Aufbewahrungszeiten und typische Stolpersteine
Gesetzliche Aufbewahrungspflichten wie für Unternehmen bestehen für Privatpersonen nicht. Für die Praxis ist jedoch eine Aufbewahrungszeit von mindestens drei Jahren nützlich, denn innerhalb dieser Zeit verjähren die Erstattungsansprüche gegenüber der PKV (§ 195 BGB). Wer Belege für die Einkommensteuererklärung verwendet, sollte sie bis zur ablaufenden Festsetzungsfrist von vier Jahren aufbewahren, in Verlustfällen entsprechend länger. Ein häufiges Anwendungsfeld sind Selbstzahlungen für sehr teure Therapien. Wer sich zum Beispiel auf Privatrezept medizinische Cannabisblüten über eine dafür spezialisierte Apotheke besorgt, hat jeden Monat mehrere Belege beisammen: das Privatrezept, die Apothekenrechnung mit PZN und Sortenbezeichnung sowie den Zahlungsnachweis. Für die Erstattung durch die PKV müssen alle drei Dokumente zueinander passen. Weicht die Menge von der Angabe im Rezept ab oder fehlt die ärztliche Indikation, kürzen Versicherer gern.

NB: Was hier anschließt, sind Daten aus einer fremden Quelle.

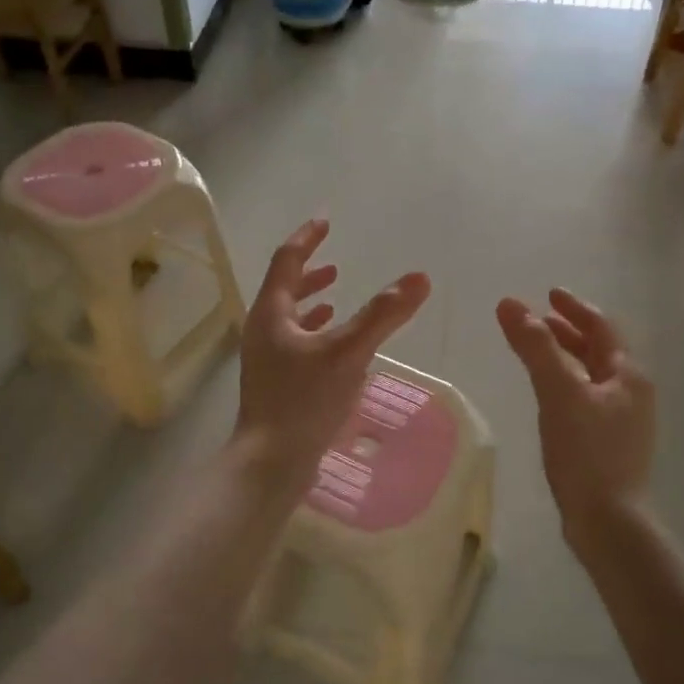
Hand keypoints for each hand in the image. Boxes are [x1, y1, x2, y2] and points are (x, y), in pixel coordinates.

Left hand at [234, 219, 430, 492]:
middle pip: (284, 288)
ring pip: (289, 317)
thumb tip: (419, 278)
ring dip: (311, 301)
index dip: (307, 238)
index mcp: (272, 313)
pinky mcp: (276, 383)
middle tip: (334, 260)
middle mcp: (264, 330)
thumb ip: (383, 314)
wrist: (271, 462)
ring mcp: (267, 359)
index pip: (287, 260)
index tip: (325, 221)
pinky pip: (295, 343)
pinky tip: (334, 344)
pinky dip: (315, 332)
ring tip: (335, 294)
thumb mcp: (349, 352)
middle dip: (309, 271)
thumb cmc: (304, 401)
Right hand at [496, 289, 655, 551]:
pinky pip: (587, 398)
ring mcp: (623, 420)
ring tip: (538, 351)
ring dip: (566, 356)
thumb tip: (510, 304)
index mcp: (627, 375)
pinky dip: (566, 383)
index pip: (602, 327)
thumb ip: (535, 347)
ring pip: (593, 375)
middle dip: (568, 331)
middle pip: (600, 350)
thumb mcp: (558, 392)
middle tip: (538, 320)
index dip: (574, 308)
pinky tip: (547, 395)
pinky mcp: (610, 444)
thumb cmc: (586, 452)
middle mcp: (631, 392)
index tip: (550, 293)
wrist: (608, 521)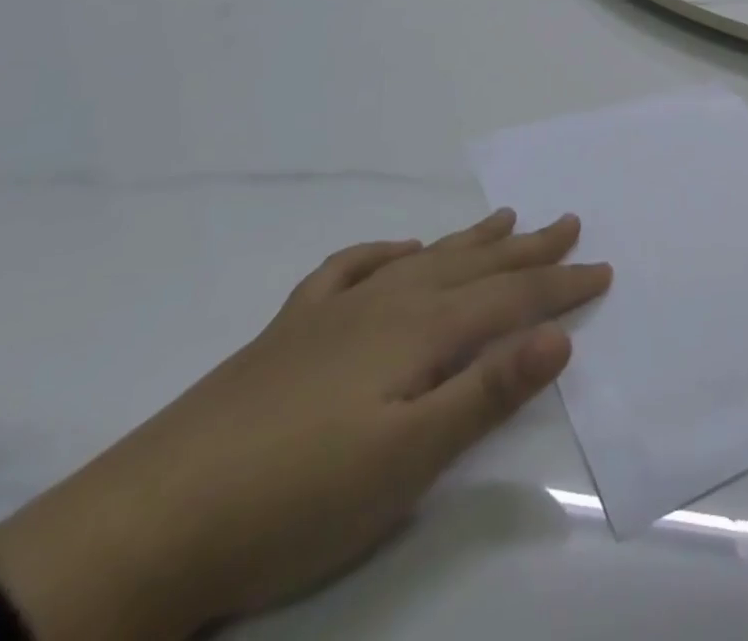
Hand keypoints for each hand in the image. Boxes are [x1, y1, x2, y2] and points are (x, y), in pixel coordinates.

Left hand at [0, 211, 610, 640]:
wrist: (143, 529)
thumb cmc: (294, 500)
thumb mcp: (408, 460)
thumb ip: (488, 393)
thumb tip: (559, 335)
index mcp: (420, 332)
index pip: (511, 298)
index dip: (561, 286)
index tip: (604, 270)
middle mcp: (385, 305)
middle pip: (474, 267)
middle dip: (528, 249)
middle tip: (569, 221)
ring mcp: (333, 314)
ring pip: (423, 261)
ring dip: (470, 240)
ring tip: (505, 219)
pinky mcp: (288, 334)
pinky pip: (348, 272)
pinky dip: (382, 254)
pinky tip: (396, 251)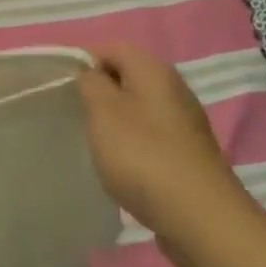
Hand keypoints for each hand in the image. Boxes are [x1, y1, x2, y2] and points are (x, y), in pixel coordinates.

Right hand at [77, 42, 254, 239]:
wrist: (201, 219)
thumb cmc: (143, 156)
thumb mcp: (103, 112)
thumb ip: (91, 84)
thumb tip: (91, 73)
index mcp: (154, 70)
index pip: (113, 48)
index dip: (85, 62)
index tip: (64, 89)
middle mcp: (174, 89)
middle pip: (128, 77)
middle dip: (100, 93)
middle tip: (77, 116)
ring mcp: (185, 123)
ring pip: (140, 108)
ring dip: (116, 121)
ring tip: (96, 144)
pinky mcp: (188, 154)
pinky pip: (152, 136)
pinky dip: (134, 145)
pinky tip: (123, 168)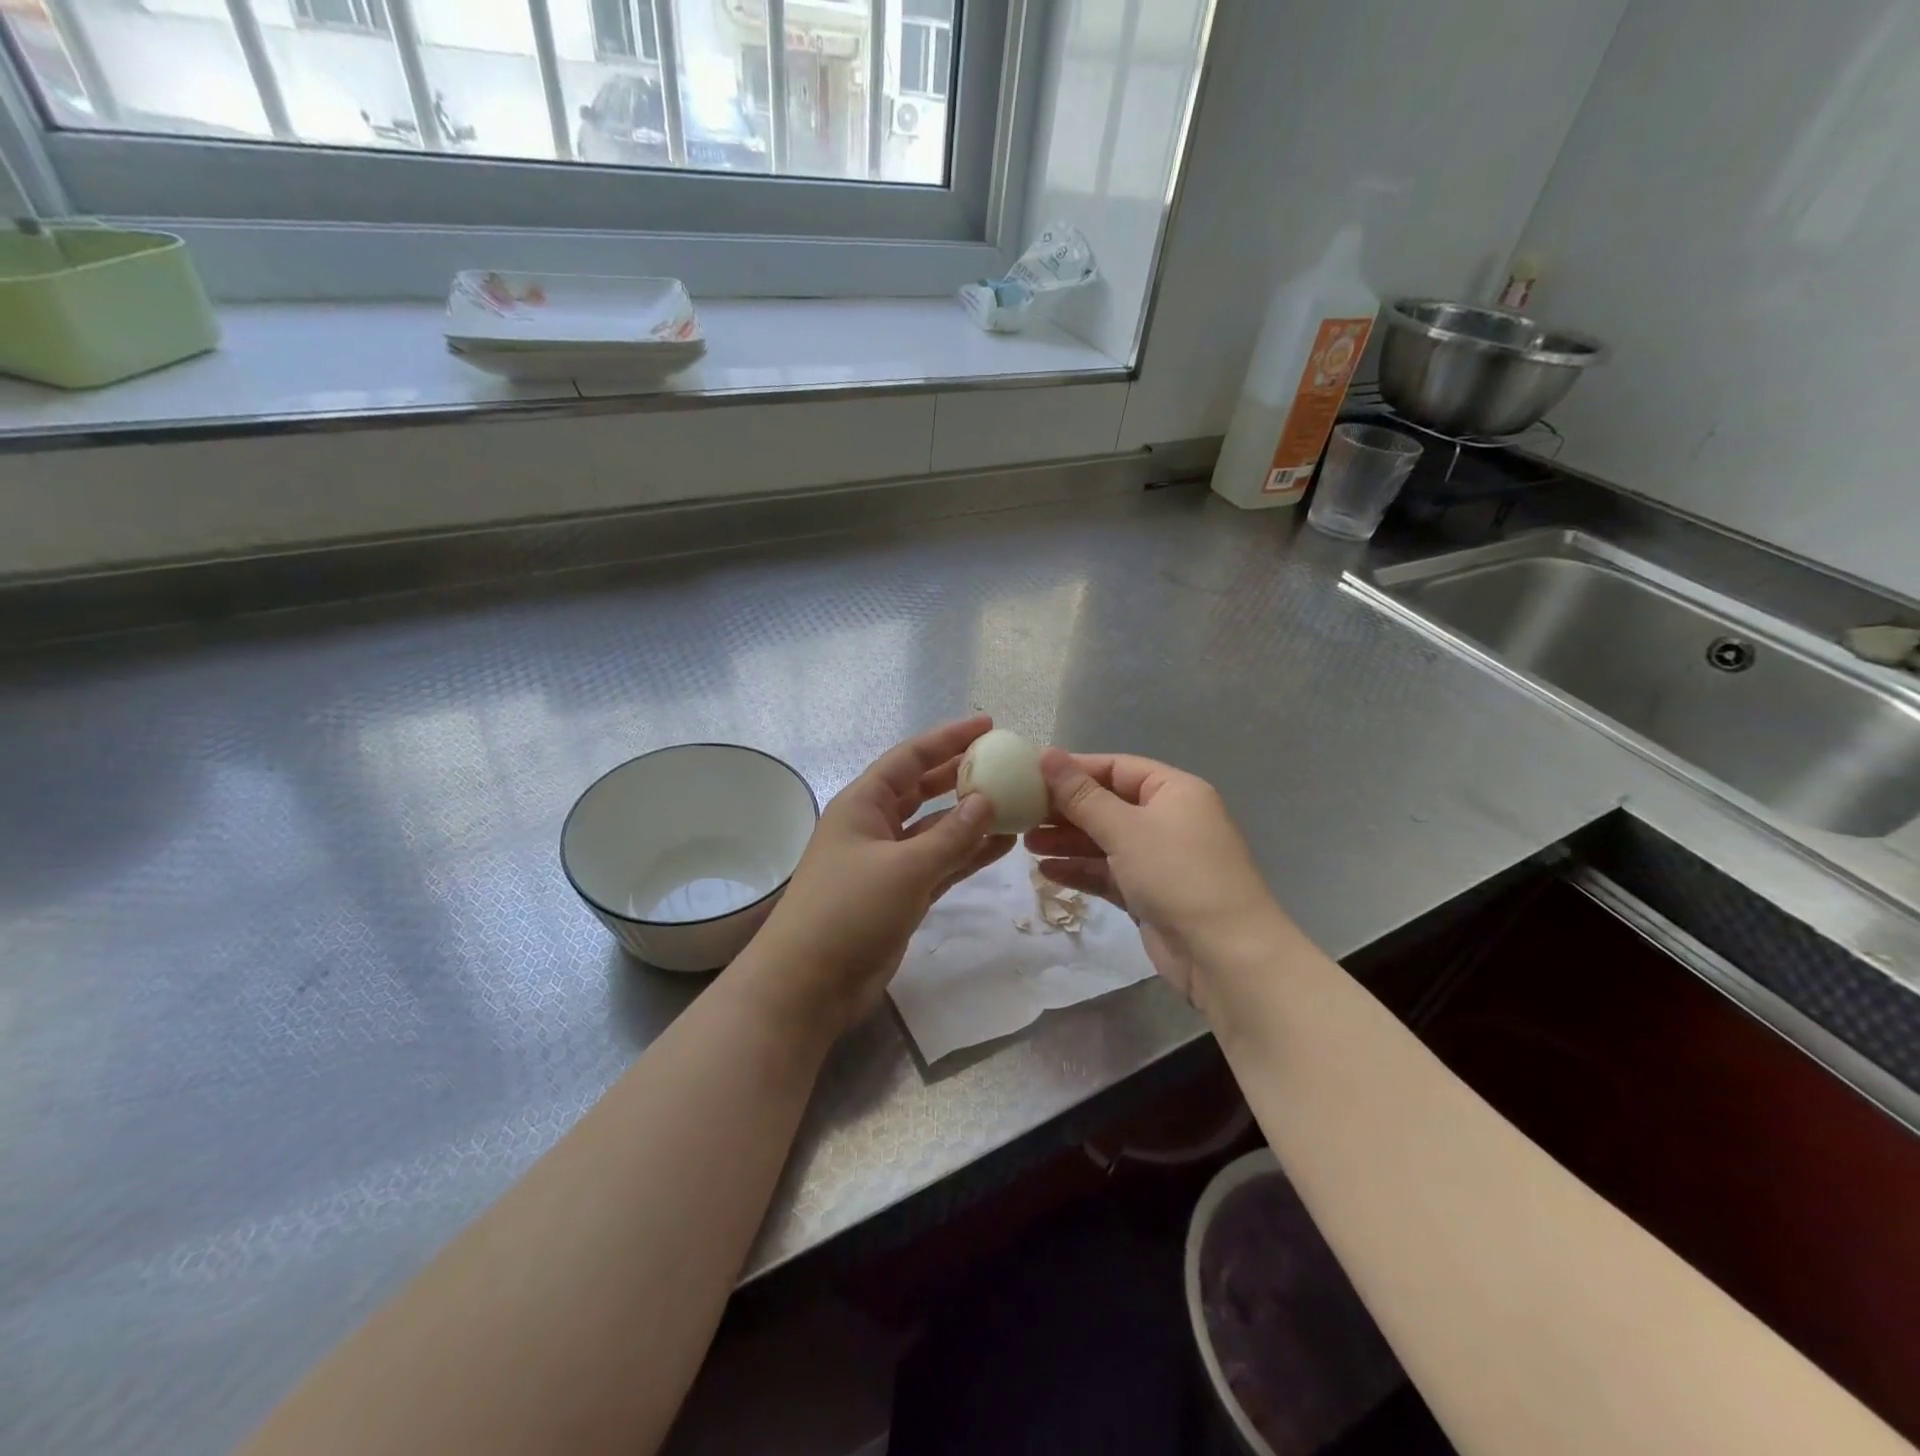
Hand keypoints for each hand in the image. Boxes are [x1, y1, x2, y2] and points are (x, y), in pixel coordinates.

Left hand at [739, 716, 1014, 1037]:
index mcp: (863, 804)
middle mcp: (875, 825)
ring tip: (1015, 805)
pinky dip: (967, 854)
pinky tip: (1001, 846)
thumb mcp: (905, 867)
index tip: (988, 726)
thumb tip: (987, 801)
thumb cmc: (849, 911)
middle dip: (961, 775)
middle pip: (924, 789)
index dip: (948, 738)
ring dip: (971, 818)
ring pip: (936, 829)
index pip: (910, 758)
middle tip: (1005, 764)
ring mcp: (888, 862)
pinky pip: (940, 863)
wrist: (809, 984)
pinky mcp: (900, 894)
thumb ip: (951, 835)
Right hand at [1025, 750, 1280, 1010]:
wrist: (1225, 955)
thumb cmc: (1177, 874)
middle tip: (1021, 814)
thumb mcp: (1125, 828)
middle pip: (1108, 804)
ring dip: (1067, 842)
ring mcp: (1160, 859)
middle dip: (1065, 810)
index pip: (1116, 767)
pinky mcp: (1150, 894)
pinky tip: (1047, 872)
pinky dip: (1081, 870)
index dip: (1074, 770)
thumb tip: (1047, 753)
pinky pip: (1109, 873)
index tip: (1030, 775)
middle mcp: (1168, 819)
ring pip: (1105, 841)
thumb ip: (1081, 795)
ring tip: (1025, 844)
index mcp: (1173, 791)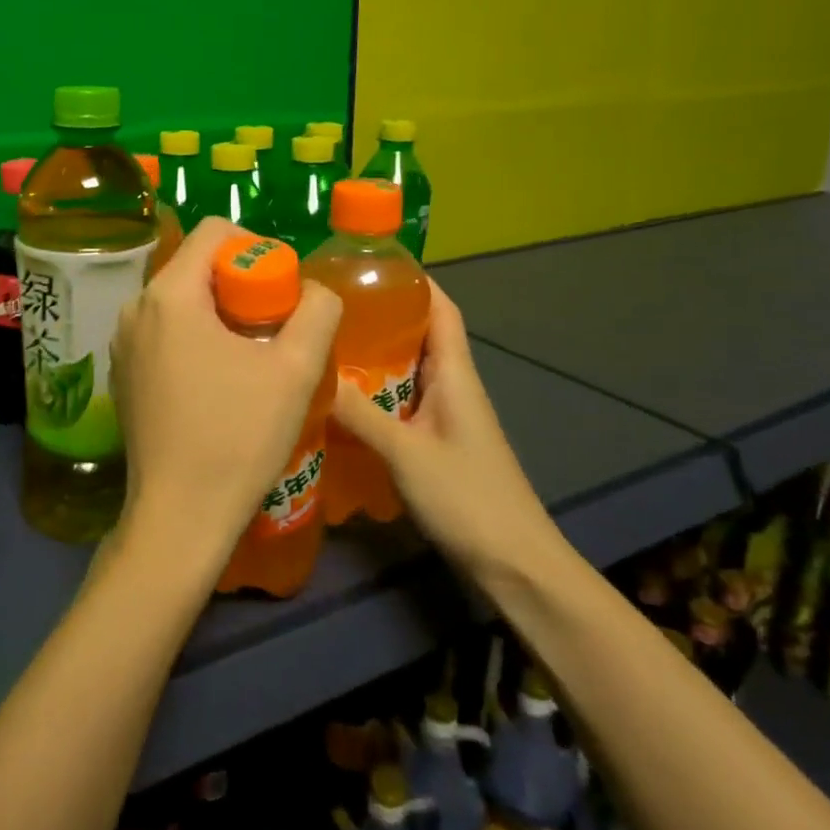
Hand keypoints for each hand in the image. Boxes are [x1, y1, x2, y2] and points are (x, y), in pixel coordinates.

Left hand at [111, 217, 341, 579]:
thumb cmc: (238, 437)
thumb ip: (317, 312)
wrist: (179, 516)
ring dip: (219, 311)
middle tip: (274, 324)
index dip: (257, 247)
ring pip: (179, 299)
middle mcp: (135, 308)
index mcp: (169, 294)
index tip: (281, 289)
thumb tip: (313, 290)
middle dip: (240, 283)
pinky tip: (218, 380)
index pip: (214, 231)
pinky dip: (194, 336)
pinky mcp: (122, 373)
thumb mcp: (296, 370)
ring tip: (250, 354)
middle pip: (195, 265)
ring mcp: (122, 342)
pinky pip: (163, 331)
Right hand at [330, 280, 563, 585]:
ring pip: (405, 370)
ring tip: (323, 344)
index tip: (367, 264)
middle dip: (378, 315)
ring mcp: (445, 416)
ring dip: (372, 356)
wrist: (515, 566)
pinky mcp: (435, 442)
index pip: (440, 308)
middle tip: (326, 306)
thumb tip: (314, 371)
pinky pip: (400, 402)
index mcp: (455, 373)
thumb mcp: (405, 452)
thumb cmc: (468, 498)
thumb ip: (359, 412)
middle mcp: (452, 385)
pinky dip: (373, 393)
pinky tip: (340, 401)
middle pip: (418, 334)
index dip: (412, 280)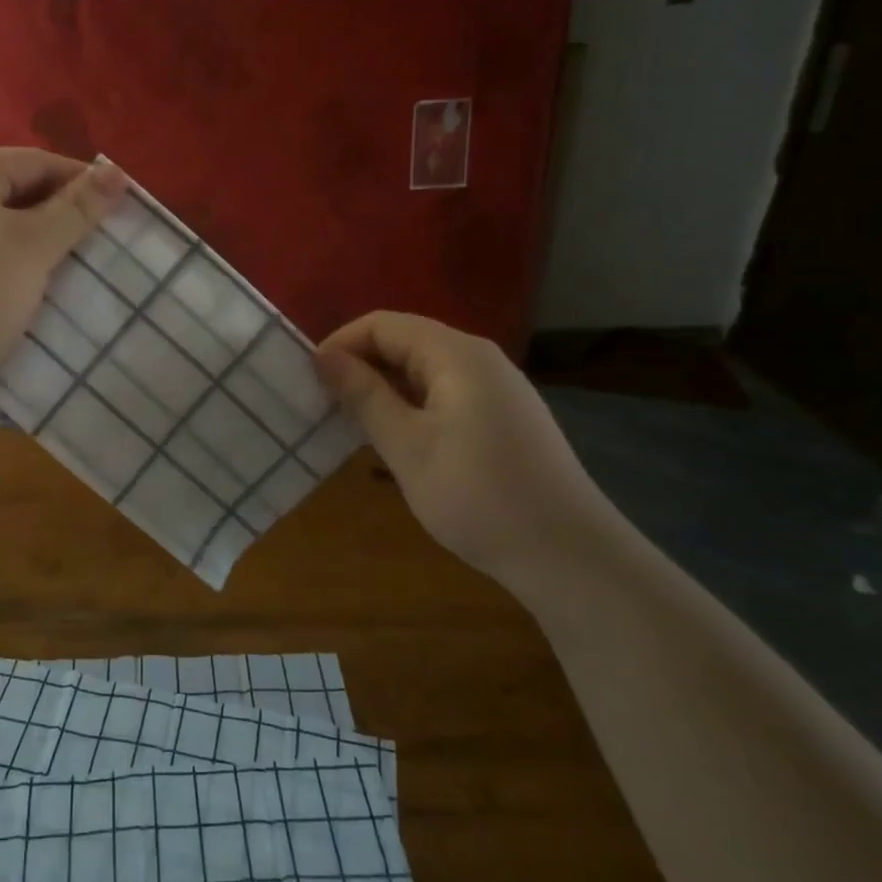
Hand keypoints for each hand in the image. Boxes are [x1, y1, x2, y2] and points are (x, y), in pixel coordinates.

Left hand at [0, 149, 126, 397]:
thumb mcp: (33, 245)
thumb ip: (77, 208)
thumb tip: (115, 172)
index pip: (31, 161)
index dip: (79, 179)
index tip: (119, 204)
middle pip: (13, 194)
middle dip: (61, 215)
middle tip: (103, 239)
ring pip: (0, 233)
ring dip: (41, 247)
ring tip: (79, 267)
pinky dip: (16, 272)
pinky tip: (40, 293)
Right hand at [314, 312, 621, 585]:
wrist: (570, 557)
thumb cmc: (479, 496)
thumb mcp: (407, 446)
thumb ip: (364, 396)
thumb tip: (323, 357)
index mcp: (456, 354)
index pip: (382, 324)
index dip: (341, 345)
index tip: (311, 382)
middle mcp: (479, 358)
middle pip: (404, 341)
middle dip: (360, 366)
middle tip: (325, 405)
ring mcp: (497, 388)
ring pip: (423, 370)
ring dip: (384, 389)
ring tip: (353, 424)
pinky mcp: (504, 417)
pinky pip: (444, 393)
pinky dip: (411, 406)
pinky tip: (398, 441)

Erstattung durch PKV und Beihilfe
Die privaten Krankenversicherer prüfen eingereichte Rechnungen, ob sie dem Versicherungsvertrag und den Musterbedingungen für die Krankheitskostenversicherung (MB/KK) entsprechen. Bevor Versicherte Rechnungen einreichen, sollten sie prüfen, ob die Leistung tarifgemäß erstattungsfähig ist, ob Selbstbehalte zur Anwendung kommen und ob eine ärztliche Verordnung vorliegt. Bei verschreibungspflichtigen Arzneimitteln verlangen die meisten Tarife das Originalrezept oder eine Kopie.
Beihilfeberechtigte reichen ihre Belege bei der zuständigen Beihilfestelle ein, die dann nach den Beihilfevorschriften des Bundes oder der Länder entscheidet. Die Fristen liegen je nach Bundesland zwischen einem und zwei Jahren nach Rechnungsdatum. Wer diese Frist versäumt, hat endgültig verloren. Eine Übersicht in Tabellenform mit Rechnungsnummer, Datum, Betrag und Einreichungsstatus vermindert das Risiko doppelter und verspäteter Einreichungen erheblich.
Digitale Ablage und praktische Organisation
Die revisionssichere Ablage der Belege erfolgt praktisch sinnvollerweise nach den Grundsätzen der GoBD, auch wenn diese eigentlich nur für Unternehmen gelten. Empfehlenswert ist eine chronologische Ordnung nach dem Datum, auf den Dateien aussagefähige Dateinamen mit Datum, Aussteller und Betrag, sowie eine Sicherung an zwei unabhängigen Speicherorten. Belege im PDF-Format bleiben lange lesbar, während andere Formate wie JPEG bei mehrfachem Öffnen an Lesbarkeit einbüßen.
Wer regelmäßig hohe Krankheitskosten hat, sollte eine laufende Tabelle führen, in der Datum, Leistungserbringer, Betrag, Erstattungsquote und tatsächlich erstatteter Betrag stehen. Dadurch hat man nicht nur einen besseren Überblick über die eigenen Ausgaben, man ist auch bestens auf die jährliche Steuererklärung vorbereitet. Sobald die Summe der Krankheitskosten die zumutbare Belastung überschreitet, vermindern sich auch diese weiteren Belege steuermindernd, was die sorgfältige Dokumentation noch einmal lohnenswert macht.